Remove low coverage bases from consensus sequence? #67

jiaan-yu · 2024-04-16T09:30:34Z

Hi Yan,

I use abPOA to generate a consensus from four sequences. Here is the distribtuion of n_seq / n_cov in each base in the consensus sequence. My question is, is there a way to remove low coverage bases? For this consensus sequence, the coverage should be 0.25/0.5/0.75/1; however, the low coverage bases at 0.25 are clearly errors from the input sequences.

Cheers,
Jiaan

yangao07 · 2024-04-16T14:01:48Z

I guess you mean the consesus called by abPOA may not be as accurate as you expected?
Can you share your input sequences here so that I can have more ideas about that?

jiaan-yu · 2024-04-17T02:54:12Z

Hi Yan,

Here is a section of the MSA output from abPOA (everything at default). I outlined the expected behaviour in green box and unexpected in red.

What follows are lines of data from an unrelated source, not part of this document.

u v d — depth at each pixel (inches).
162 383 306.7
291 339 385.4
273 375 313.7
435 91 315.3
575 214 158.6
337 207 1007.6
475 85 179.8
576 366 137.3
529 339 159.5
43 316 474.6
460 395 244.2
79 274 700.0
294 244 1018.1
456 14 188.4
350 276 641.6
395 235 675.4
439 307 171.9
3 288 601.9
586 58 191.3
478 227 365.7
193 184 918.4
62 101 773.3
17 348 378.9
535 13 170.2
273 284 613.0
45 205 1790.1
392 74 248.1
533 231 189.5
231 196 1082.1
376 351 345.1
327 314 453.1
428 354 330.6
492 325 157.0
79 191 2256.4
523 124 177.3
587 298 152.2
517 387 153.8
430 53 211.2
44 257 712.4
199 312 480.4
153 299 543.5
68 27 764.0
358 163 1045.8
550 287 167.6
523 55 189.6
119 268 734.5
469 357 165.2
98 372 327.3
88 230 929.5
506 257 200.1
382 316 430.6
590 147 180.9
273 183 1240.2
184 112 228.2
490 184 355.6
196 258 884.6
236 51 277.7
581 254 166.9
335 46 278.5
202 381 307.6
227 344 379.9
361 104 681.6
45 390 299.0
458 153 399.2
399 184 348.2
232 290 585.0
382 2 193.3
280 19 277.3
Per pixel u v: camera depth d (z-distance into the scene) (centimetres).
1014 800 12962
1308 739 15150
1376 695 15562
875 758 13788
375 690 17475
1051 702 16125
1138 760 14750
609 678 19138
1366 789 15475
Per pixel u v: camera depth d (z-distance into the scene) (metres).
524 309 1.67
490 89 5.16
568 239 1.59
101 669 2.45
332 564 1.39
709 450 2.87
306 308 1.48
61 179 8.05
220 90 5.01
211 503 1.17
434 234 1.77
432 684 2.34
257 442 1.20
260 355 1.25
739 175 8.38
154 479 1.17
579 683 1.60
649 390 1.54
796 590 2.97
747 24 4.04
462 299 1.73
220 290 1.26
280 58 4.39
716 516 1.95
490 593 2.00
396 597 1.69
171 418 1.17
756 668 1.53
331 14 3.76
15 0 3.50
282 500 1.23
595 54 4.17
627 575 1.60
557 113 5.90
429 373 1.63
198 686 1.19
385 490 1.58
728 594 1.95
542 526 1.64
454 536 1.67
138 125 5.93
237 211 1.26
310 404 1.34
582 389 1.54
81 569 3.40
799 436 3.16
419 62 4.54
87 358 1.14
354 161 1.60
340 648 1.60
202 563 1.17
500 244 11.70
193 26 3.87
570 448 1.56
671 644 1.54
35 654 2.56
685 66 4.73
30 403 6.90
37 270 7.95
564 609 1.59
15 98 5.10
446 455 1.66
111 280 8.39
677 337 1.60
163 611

Also attached is the input fastq file. input.fastq.txt

Cheers

yangao07 · 2024-04-17T20:17:53Z

Thanks for the clarification!
abPOA did have an option to output consensus sequence with the most common/frequent base at each position, but was removed now.
Right now, the consensus sequence is a travsal with max edge weight on the graph.

I can re-add this option.
Will post the update here.

yangao07 · 2024-04-21T16:22:26Z

The latest abPOA has an option to chose a different consensus calling method: -a1, which selects the most frequent base at each position. The default is still heaviest bundling.

abpoa -a1 input.fastq.txt -r2

jiaan-yu · 2024-04-25T08:18:42Z

Hi Yan,

Thanks so much for your swift response! I don't know if you have benchmarked the performance of two consensus algo, here is my findings: Sequences are generated with fixed and independent errors
The performance of default algo (-a0) is superior when the number of input sequences is >= 7; on the contrary, the performance of frequency algo (-a1) is much better when the number of input sequences is low...
It is good to know when to use which cons method.

You may close this issue.

Cheers,
Jiaan

yangao07 · 2024-04-25T15:21:59Z

Hi Jiaan,

Thanks for the information. Actually I wasn't aware of this "input-number-dependent" performance difference.
This is interesting to me.
I guess you have a template sequence as the ground truth, and simulated read sets with different read counts, right?
Do you mind providing more details about your simulation, or maybe simply sharing your scripts so that I can look more into this?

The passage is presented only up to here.